[PATCH 0/3] cpufreq: Replace timers with utilization update callbacks

From: Rafael J. Wysocki
Date: Fri Jan 29 2016 - 18:00:26 EST


Hi,

The following patch series introduces a mechanism allowing the cpufreq core
and "setpolicy" drivers to provide utilization update callbacks to be invoked
by the scheduler on utilization changes. Those callbacks can be used to run
the sampling and frequency adjustments code (intel_pstate) or to schedule the
execution of that code in process context (cpufreq core) instead of per-CPU
deferrable timers used in cpufreq today (which Thomas complained about during
the last Kernel Summit).

[1/3] Introduce a mechanism for calling into cpufreq from the scheduler and
registering callbacks to be executed from there.

[2/3] Modify intel_pstate to use the mechanism introduced by [1/3] instead
of per-CPU deferrable timers to do its work.

This isn't entirely straightforward as the scheduler context running those
callbacks is really special. Among other things it can only use raw
spinlocks and cannot invoke wake_up_process() directly. Also, calling
ktime_get() from there may be too expensive on some systems. All that has to
be taken into account, but even then the change allows some lines of code to be
cut from the driver.

Some performance and energy consumption measurements have been carried out with
an earlier version of this patch and it looks like the changes lead to a
slightly better performing system that consumes slightly less energy at the
same time overall.

[3/3] Modify the cpufreq core to use the mechanism introduced by [1/3] instead
of per-CPU deferrable timers to queue up the execution of governor work.

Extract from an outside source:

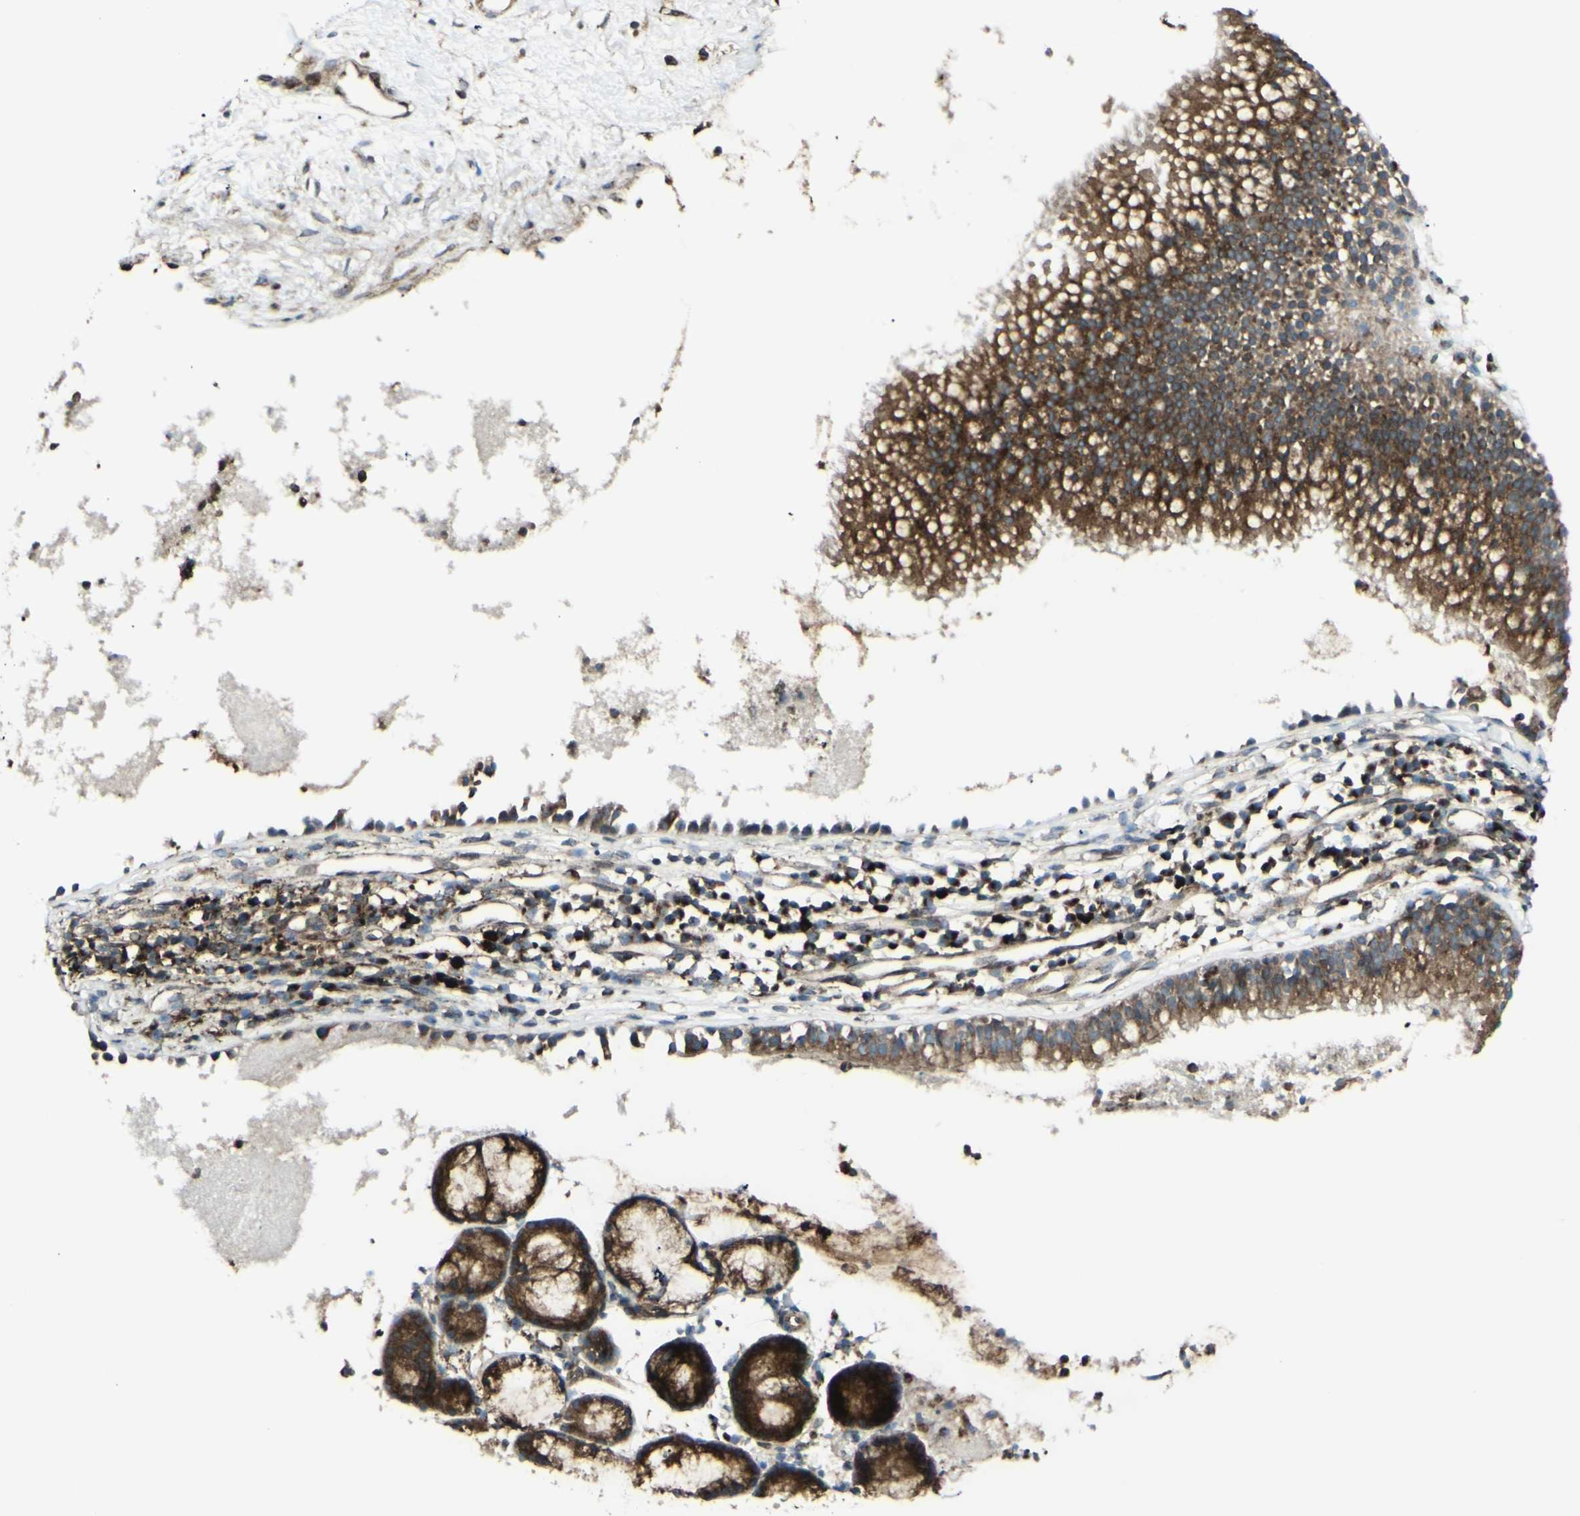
{"staining": {"intensity": "moderate", "quantity": ">75%", "location": "cytoplasmic/membranous"}, "tissue": "nasopharynx", "cell_type": "Respiratory epithelial cells", "image_type": "normal", "snomed": [{"axis": "morphology", "description": "Normal tissue, NOS"}, {"axis": "topography", "description": "Nasopharynx"}], "caption": "Normal nasopharynx displays moderate cytoplasmic/membranous staining in approximately >75% of respiratory epithelial cells Immunohistochemistry (ihc) stains the protein of interest in brown and the nuclei are stained blue..", "gene": "NAPA", "patient": {"sex": "male", "age": 21}}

Again, this isn't really straightforward for the above reasons, but still the
code size is reduced a bit by the changes.

I'm still unsure about the energy consumption and performance impact of [3/3]
as earlier versions of it led to inconsistent results (most likely due to bugs
in them that hopefully have been fixed in this version). In particular, the
additional irq_work may turn out to be problematic, but more optimizations are
possible on top of this one even if it makes things worse by itself.

For example, it should be possible to move the execution of state selection
code into the utilization update callback itself, at least in principle, for
all governors. The P-state/OPP adjustment may need to be run from process
context still, but for the drivers that can do it without sleeping it should
be possible to move that into the utilization update callback as well.

The patches are on top of 4.5-rc1 and have been tested on a couple of x86
machines.

Thanks,
Rafael